As we look to 2024 and beyond, businesses will need to adapt experiences to changing consumer needs and demands, working with payments providers to increase accessibility, offer broader choice, and more.

We break down some the forces driving evolution in payments over the coming years.

Payments need to be available to everyone, everywhere

Regardless of their location or situation, consumers do not want to wait when it comes to payments. The proliferation of smart devices has given users access to everything, all at once, and this is also expected when making transactions.

In 2024, banks and financial institutions will continue to push ahead with this journey to offer smooth, secure payments to everyone, everywhere, delivering services at the lowest possible barrier to entry. This also means ensuring consumers, even those that are unbanked or underbanked, have access to remittances and cross-border payments.

The first step in achieving this goal will be to improve reliability, security and availability, which may see traditional payment methods like debit and credit cards – still the most popular payment methods – become less dominant, while alternative payment methods (APM) like eCash and digital wallets will grow.

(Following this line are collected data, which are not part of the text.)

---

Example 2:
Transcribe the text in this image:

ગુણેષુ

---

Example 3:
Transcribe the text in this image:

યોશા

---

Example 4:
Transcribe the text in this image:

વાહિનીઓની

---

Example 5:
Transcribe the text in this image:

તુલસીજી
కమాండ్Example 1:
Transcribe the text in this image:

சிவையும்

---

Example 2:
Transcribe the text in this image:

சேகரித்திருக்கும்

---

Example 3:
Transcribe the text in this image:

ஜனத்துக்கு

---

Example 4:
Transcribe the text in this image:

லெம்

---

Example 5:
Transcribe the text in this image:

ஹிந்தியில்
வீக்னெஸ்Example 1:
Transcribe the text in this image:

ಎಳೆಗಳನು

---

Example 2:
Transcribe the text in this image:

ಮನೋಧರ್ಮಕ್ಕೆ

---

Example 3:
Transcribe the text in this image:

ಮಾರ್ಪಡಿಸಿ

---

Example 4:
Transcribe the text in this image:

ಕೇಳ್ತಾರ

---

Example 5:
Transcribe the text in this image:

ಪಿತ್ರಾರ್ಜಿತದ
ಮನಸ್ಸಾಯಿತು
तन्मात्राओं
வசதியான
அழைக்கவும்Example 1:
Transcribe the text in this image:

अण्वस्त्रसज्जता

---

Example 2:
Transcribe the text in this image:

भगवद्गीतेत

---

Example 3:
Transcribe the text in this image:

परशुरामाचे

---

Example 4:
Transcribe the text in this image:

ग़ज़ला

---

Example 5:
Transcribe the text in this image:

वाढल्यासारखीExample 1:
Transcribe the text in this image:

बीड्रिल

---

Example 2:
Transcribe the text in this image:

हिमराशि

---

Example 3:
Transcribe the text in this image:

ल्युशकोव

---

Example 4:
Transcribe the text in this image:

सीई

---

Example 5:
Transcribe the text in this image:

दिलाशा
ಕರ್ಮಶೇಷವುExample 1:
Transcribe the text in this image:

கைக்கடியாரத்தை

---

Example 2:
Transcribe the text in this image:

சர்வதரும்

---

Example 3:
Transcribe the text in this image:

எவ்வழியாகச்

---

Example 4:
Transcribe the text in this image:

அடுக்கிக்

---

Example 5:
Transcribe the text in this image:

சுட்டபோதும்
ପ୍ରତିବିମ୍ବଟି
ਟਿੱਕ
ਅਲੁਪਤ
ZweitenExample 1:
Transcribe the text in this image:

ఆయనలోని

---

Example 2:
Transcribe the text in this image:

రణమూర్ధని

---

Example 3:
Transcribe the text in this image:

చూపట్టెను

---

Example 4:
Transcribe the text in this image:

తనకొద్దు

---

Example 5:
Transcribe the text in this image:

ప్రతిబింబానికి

This is because, with the right payment provider, merchants can ensure these APMs are available anywhere in the world – eCash, for example, does not require a bank account to use. In addition, digital wallets and online cash can offer swift, secure transactions, helping users overcome security issues by not requiring them to enter their financial details.

Financial companies will embrace collaboration in 2024

While businesses can address consumer payment concerns using APMs, they must also look to bolster their own defences as the threat landscape changes. Increasingly advanced technology, like AI models, are now accessible to far more people, including threat actors.

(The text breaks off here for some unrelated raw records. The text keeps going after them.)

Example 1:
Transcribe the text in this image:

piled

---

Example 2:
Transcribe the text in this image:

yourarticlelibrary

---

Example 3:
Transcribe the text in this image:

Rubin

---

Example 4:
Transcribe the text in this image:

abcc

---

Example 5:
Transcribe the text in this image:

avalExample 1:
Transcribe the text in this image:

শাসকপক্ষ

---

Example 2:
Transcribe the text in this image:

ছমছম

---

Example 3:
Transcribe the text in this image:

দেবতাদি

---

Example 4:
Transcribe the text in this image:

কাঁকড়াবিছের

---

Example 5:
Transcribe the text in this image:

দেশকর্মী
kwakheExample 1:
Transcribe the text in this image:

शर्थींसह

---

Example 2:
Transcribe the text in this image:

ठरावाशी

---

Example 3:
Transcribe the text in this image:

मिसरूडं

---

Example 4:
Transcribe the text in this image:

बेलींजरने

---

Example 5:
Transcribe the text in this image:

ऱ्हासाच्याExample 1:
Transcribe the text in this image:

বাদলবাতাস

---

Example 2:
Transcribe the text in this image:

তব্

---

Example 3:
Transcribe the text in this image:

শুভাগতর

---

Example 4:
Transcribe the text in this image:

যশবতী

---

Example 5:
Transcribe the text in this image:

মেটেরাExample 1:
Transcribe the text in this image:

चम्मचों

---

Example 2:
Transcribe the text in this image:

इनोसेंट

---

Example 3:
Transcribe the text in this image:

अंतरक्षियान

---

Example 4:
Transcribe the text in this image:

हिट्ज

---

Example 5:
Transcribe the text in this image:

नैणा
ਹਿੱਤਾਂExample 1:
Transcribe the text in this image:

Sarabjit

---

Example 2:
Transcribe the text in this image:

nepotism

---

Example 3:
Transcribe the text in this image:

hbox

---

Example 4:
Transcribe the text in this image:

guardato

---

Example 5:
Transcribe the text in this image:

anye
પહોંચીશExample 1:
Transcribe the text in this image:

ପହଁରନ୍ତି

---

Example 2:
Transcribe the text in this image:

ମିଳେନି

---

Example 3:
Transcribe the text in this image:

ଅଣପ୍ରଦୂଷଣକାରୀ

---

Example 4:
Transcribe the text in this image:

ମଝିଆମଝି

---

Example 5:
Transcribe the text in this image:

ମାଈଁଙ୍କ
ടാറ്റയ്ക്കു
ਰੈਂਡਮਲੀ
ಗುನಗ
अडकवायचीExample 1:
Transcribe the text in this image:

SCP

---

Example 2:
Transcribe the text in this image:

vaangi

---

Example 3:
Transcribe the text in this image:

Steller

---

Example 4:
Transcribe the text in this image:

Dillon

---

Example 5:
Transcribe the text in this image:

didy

To combat this escalating threat, it’ll be no surprise to see more financial companies collaborate in 2024 as they seek to improve cyber risk mitigation. This makes perfect sense – and would be a positive step for the industry – though it is easier said than done.

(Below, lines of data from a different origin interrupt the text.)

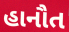
હાનૌત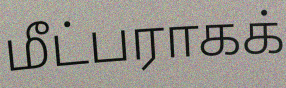
மீட்பராகக்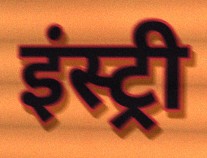
इंस्ट्रीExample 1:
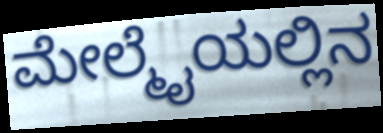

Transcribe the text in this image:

ಮೇಲ್ಮೈಯಲ್ಲಿನ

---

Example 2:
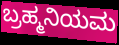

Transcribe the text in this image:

ಬ್ರಹ್ಮನಿಯಮ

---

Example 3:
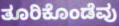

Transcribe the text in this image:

ತೂರಿಕೊಂಡೆವು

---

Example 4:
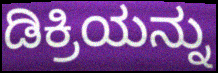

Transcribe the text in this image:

ಡಿಕ್ರಿಯನ್ನು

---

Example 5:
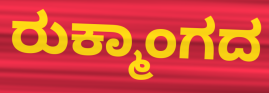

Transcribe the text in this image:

ರುಕ್ಮಾಂಗದ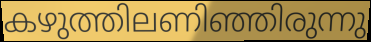
കഴുത്തിലണിഞ്ഞിരുന്നു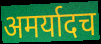
अमर्यादचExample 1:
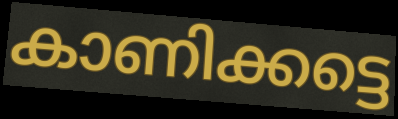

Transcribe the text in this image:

കാണിക്കട്ടെ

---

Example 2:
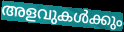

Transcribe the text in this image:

അളവുകൾക്കും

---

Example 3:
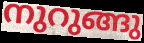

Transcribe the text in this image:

നുറുങ്ങു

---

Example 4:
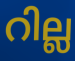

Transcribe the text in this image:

റില്ല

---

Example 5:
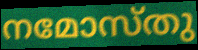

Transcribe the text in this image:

നമോസ്തു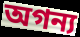
অগন্য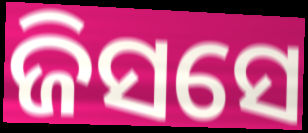
ଜିସସେ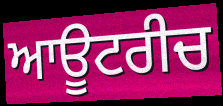
ਆਊਟਰੀਚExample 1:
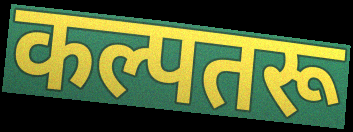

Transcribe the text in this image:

कल्पतरू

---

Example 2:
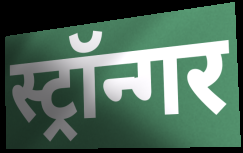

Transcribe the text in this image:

स्ट्रॉन्गर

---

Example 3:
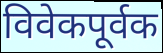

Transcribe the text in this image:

विवेकपूर्वक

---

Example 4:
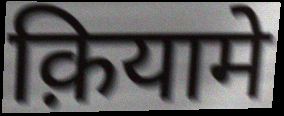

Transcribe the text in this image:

क़ियामे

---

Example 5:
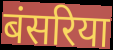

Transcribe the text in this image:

बंसरिया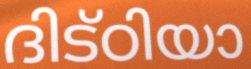
ദിട്ഠിയാ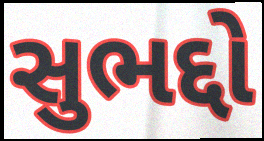
સુભદ્દોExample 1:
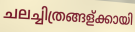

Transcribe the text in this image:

ചലച്ചിത്രങ്ങള്ക്കായി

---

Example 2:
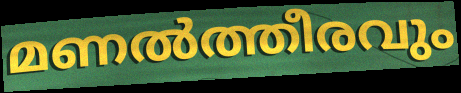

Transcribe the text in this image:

Businesses must share data legally, while aimed toward a positive purpose, rather than for pure profit. For example, if a financial organisation gains intelligence on a cyber group, they could share this with other companies to protect against bad money movement.

Ideally, collaboration could help improve anti-fraud, anti-money laundering, and cyber security measures, and more broadly reduce risk for businesses and consumers alike. But first, thinking around data governance may need to change.

Existing trends will evolve

While exciting new trends will emerge in 2024, we’ll also see the evolution of some that have yet to reach their full potential.

Embedded payments, for example, will continue to develop, with more businesses bringing together financial products with features like loyalty schemes to offer more added value to consumers.

Decentralised finance, too, should continue to build momentum in 2024. While decentralised finance, and specifically NFTs, have faced challenges this past year, it will be no surprise to see companies get to grips with changing regulatory requirements and continue to build in this area.

Open banking could also see a big 2024, with more APIs becoming available, and companies starting to develop new solutions to enhance customer experience and reduce friction in the payment ecosystem.

And while evolution rather than revolution is a necessity in technology, it’s always exciting to look ahead to the big trends that could shape the future – perhaps not in the year ahead, but beyond.

The future is quantum

Quantum computing is a trend that is as exciting as it is potentially frightening. Able to perform computations that are exponentially faster than ever before, quantum computing represents a new frontier and it will be thrilling to see how it is used in the years ahead.

Combined with AI, for example, quantum computing could optimise processes at a speed and scale never seen before – with serious benefits passed onto consumers.

In the nearer term, however, ensuring payments are available and accessible for everyone must remain the focus in 2024.